作業指示:
1. 提示文によると、米井が慶応義塾を卒業したのは何年か。
2. 提示文の「美作国(岡山県津山市下高倉東」から「屋の経営を継ぐことになった。」までを、そのまま書き写す。

提示文:
════

1861.10.19(文久1.9.16)〜 1919.7.20(大正8)

明治・大正期の実業家(明治屋・麒麟麦酒)

埋葬場所: 2区 1種 1側 7番

 美作国(岡山県津山市下高倉東)出身。豪農の米井仲平の次男として生まれる。蘭学者の仁木永祐の籾山校に学ぶ。後津山藩の豪商の磯野氏の世話になり、苦学ののち、1887(M20)慶応義塾を卒業。
 卒業後、又従兄弟の磯野計(はかる)が創業し経営していた食料品輸入販売業の磯野商店(後の明治屋商店)の店員となり、後に大番頭として活躍していく。1888 ジャパン・ブルワリー・カンパニーが製造していた「キリンビール」の販売の総代理店契約を結んでいる。
 1897 磯野計は39歳という若さで病没。残された一人娘の菊は、まだ数え12歳で、磯野の妻も既に亡くなっていたため、磯野の遺言により米井が遺児の菊の後見人となり、明治屋の経営を継ぐことになった。

════

演習データ:
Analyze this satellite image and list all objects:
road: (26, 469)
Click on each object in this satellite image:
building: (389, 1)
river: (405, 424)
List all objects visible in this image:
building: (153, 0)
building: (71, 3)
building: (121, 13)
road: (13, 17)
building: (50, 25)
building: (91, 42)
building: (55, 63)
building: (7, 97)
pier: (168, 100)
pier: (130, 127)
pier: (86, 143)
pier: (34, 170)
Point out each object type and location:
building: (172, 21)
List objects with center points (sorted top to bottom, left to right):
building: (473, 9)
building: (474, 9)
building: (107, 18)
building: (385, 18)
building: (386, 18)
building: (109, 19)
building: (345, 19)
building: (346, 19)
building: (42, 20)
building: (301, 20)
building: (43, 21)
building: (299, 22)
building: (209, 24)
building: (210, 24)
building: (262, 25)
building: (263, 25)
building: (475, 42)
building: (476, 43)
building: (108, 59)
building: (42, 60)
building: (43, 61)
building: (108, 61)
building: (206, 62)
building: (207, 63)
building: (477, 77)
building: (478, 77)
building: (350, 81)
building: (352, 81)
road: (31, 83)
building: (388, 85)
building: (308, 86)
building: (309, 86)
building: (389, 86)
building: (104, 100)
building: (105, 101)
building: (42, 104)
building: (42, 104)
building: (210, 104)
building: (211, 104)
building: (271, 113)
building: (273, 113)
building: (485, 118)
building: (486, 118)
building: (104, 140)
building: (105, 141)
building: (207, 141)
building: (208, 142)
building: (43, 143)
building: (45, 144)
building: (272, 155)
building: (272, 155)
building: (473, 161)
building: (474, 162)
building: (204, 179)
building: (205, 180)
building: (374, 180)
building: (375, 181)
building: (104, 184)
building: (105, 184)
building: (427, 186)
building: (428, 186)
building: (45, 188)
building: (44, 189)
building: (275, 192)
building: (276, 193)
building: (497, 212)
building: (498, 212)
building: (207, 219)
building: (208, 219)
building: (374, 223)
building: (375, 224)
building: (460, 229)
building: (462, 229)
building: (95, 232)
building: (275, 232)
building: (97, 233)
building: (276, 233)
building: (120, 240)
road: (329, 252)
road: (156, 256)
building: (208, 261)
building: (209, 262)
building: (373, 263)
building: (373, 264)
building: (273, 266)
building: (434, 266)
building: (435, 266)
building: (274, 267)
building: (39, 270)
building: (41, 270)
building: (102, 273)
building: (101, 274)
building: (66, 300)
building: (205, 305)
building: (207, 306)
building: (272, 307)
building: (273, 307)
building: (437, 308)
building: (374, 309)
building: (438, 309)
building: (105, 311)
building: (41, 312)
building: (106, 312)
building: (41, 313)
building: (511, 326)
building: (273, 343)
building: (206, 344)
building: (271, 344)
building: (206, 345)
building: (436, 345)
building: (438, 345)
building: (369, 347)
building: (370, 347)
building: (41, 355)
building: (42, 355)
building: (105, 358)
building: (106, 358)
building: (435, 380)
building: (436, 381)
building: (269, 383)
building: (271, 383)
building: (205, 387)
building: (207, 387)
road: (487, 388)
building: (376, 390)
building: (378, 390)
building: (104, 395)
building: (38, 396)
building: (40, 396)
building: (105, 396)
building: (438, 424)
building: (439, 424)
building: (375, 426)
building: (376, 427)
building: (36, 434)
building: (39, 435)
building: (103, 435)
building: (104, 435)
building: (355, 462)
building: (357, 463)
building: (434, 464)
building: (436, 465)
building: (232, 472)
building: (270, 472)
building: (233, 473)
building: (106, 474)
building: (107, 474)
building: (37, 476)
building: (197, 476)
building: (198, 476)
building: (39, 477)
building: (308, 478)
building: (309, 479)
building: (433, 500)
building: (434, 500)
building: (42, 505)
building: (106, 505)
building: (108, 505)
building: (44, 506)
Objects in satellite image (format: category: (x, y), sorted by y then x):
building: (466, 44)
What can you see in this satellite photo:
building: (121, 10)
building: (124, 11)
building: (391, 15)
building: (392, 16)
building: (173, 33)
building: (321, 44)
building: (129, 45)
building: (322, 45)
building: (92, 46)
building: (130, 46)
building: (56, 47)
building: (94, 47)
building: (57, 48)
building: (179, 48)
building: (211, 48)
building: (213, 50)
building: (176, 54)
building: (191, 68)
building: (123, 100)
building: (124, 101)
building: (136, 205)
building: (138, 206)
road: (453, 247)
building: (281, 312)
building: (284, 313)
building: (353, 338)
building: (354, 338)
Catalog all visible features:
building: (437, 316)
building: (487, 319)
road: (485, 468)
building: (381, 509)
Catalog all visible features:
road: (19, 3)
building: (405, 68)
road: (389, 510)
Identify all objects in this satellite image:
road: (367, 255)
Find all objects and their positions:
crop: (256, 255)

════

課題の解答:
1. 1887年(明治20年)

2.
美作国(岡山県津山市下高倉東)出身。豪農の米井仲平の次男として生まれる。蘭学者の仁木永祐の籾山校に学ぶ。後津山藩の豪商の磯野氏の世話になり、苦学ののち、1887(M20)慶応義塾を卒業。
 卒業後、又従兄弟の磯野計(はかる)が創業し経営していた食料品輸入販売業の磯野商店(後の明治屋商店)の店員となり、後に大番頭として活躍していく。1888 ジャパン・ブルワリー・カンパニーが製造していた「キリンビール」の販売の総代理店契約を結んでいる。
 1897 磯野計は39歳という若さで病没。残された一人娘の菊は、まだ数え12歳で、磯野の妻も既に亡くなっていたため、磯野の遺言により米井が遺児の菊の後見人となり、明治屋の経営を継ぐことになった。